Me susurró en chino que «las cosas no estaban bien equilibradas», y pensé que se refería al aspecto que tenían y no a la impresión que daban. Entonces empezó a cambiar de sitio cosas más grandes, el sofá, los sillones, un rollo de papel chino con peces de colores pintados.

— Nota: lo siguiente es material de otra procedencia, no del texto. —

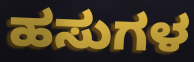
ಹಸುಗಳ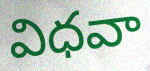
విధవాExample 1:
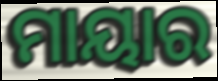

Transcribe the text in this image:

ମାୟାର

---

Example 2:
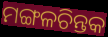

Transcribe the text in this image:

ମଙ୍ଗଳଚିନ୍ତକ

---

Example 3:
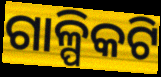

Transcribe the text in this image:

ଗାଳ୍ପିକଟି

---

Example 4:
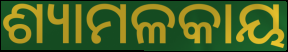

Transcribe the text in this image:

ଶ୍ୟାମଳକାୟ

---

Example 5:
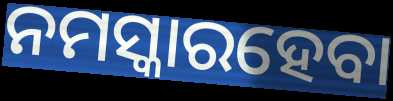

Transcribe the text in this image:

ନମସ୍କାରହେବା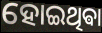
ହୋଇଥିଵାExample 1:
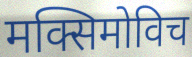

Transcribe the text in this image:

मक्सिमोविच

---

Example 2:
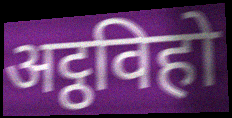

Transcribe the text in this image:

अट्ठविहो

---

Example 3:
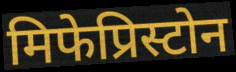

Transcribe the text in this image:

मिफेप्रिस्टोन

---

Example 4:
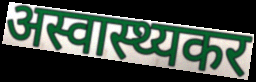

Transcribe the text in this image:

अस्वास्थ्यकर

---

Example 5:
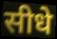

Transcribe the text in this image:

सीधे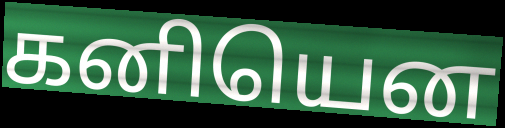
கனியென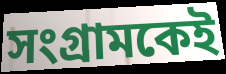
সংগ্রামকেই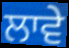
ਲਾਵੇ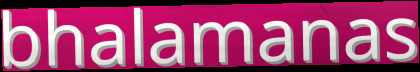
bhalamanas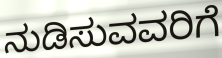
ನುಡಿಸುವವರಿಗೆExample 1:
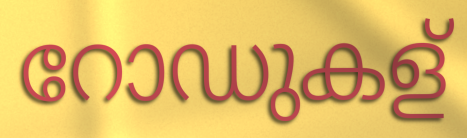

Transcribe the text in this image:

റോഡുകള്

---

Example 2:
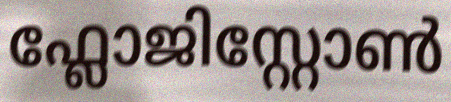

– ¿Qué ocurre aquí? -preguntó mi padre al volver del trabajo.

– Está mejorando el aspecto del piso -le dije.

Al día siguiente, cuando regresé de la escuela, vi que había vuelto a cambiado todo y ahora cada cosa ocupaba un lugar diferente. Comprendí que nos enfrentábamos a algún peligro terrible.

– ¿Por qué haces esto? -le pregunté, temerosa de que me diera la respuesta verdadera.

Pero ella no lo hizo, sino que se limitó a susurrar algo absurdo en chino:

– Cuando algo va contra tu naturaleza no estás equilibrado. Esta casa se construyó en una cuesta demasiado empinada, y un mal viento que sopla en lo alto se lleva toda tu fuerza cuesta abajo. Por eso nunca puedes avanzar, siempre estás retrocediendo. -Entonces empezó a señalar las paredes y las puertas del piso-. Mira qué estrecha es esta puerta, como un cuello estrangulado. Y la cocina está frente al lavabo, de modo que toda tu valía se va por el desagüe.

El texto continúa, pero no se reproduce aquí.